I bought some stocks on Wednesday. Markets dropped even more on Thursday and Friday. On Monday, I'll probably buy a bit more. Not a huge amount. I'm not changing my target asset allocation. I'm not selling my gold or FI to finance this. I'm just scooping up a few hard-to-resist bargains.

I never catch the bottom of these things. But nobody can do that. If stocks go 10% on sale, I buy a few. If the price keeps dropping, and they go 20% or 30% on sale, I can buy a few more. If they crash down 50% like in 2008, I'll probably be terrified, but I'll probably keep buying. I'll keep my asset allocation around 30% (plus/minus a few percentage points to allow for volatility).

Stocks are long term investments. When I buy them, I assume I'll hold onto them for years. So why not get them at a discount?

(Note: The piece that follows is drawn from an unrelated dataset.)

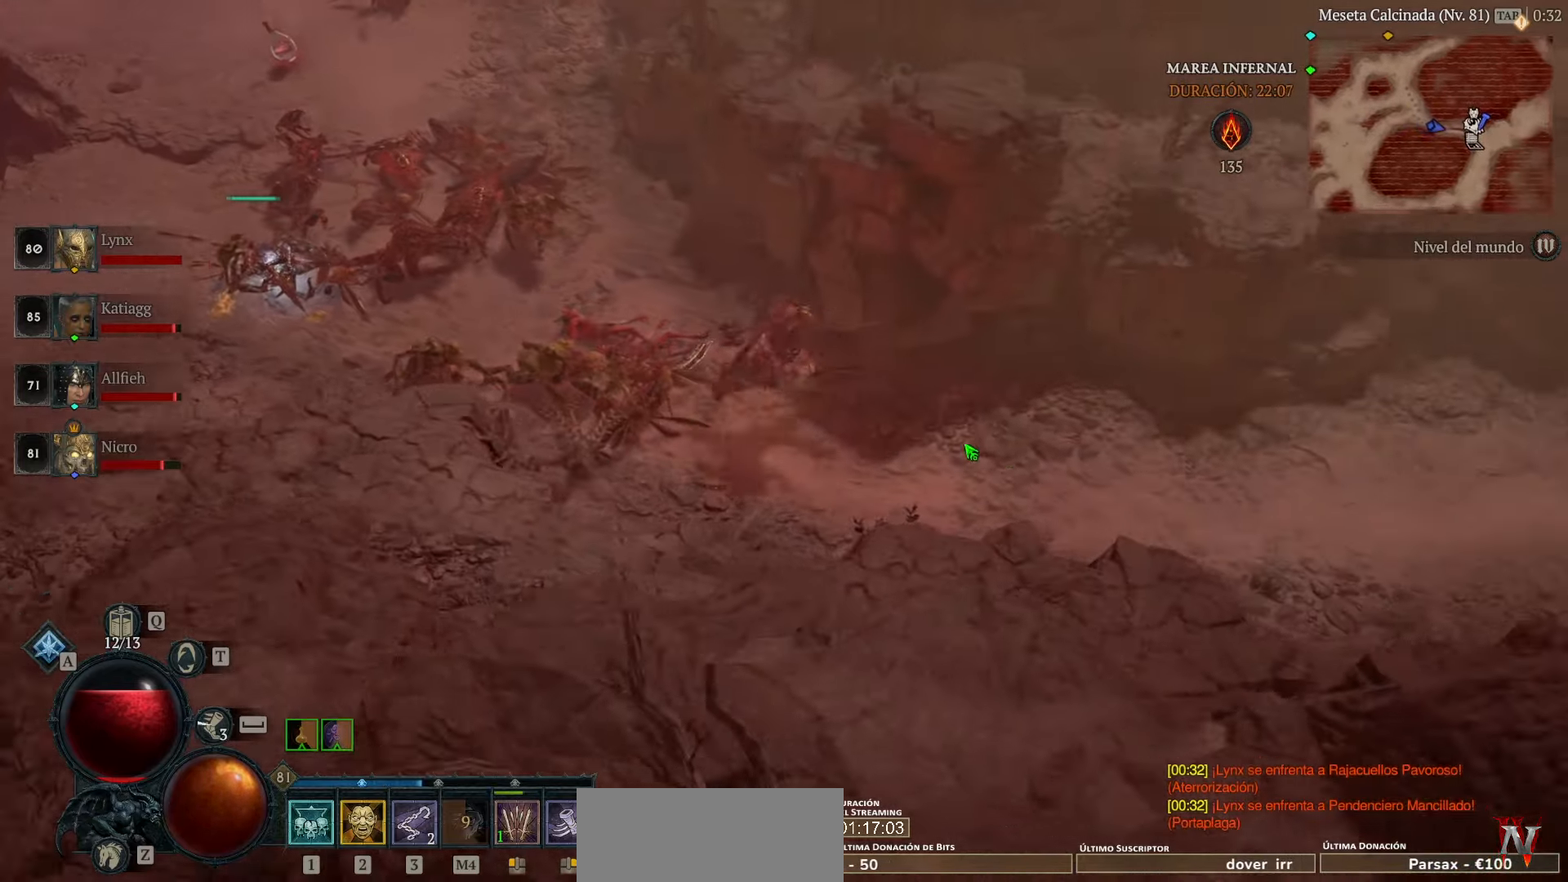
{"keys": [], "mouse": ["left"], "events": []}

But... all the above is the rational part of me speaking. Given that I am a human, and have emotions, I too feel fear. Markets are uncertain. Dealing with the unknown can lead to fear. This is part of investing. For me and many others, at least.


----------



## james4beach (Nov 15, 2012)

cainvest said:


> Why would you change your mind "after some time" about buying a company in relation to all markets being down? If you're buying a stock I would hope you've done some research on the company, just like buying it at any other time.


Because it's hard to bring yourself to buy anything during a disaster scenario. In that scenario where you sell to avoid the catastrophe, that puts you in the position where you ideally should buy during the absolute worst, scariest time of the catastrophe. You have to bring yourself to do it.

I speak from personal, direct experience on this topic. I *did* sell out of the 2007 stock market to avoid catastrophe, once I saw lending troubles in the US. Exactly as 1989civic said. Then I watched the problem get worse -- _far_ worse -- than I thought it to be. Companies started going bankrupt and suddenly it was reported in the media as the 'end of the financial system as we know it'.

Boy was that scary (and it won't be the last time). Now imagine me sitting there with my cash and AAA government bonds. I'm hugging them.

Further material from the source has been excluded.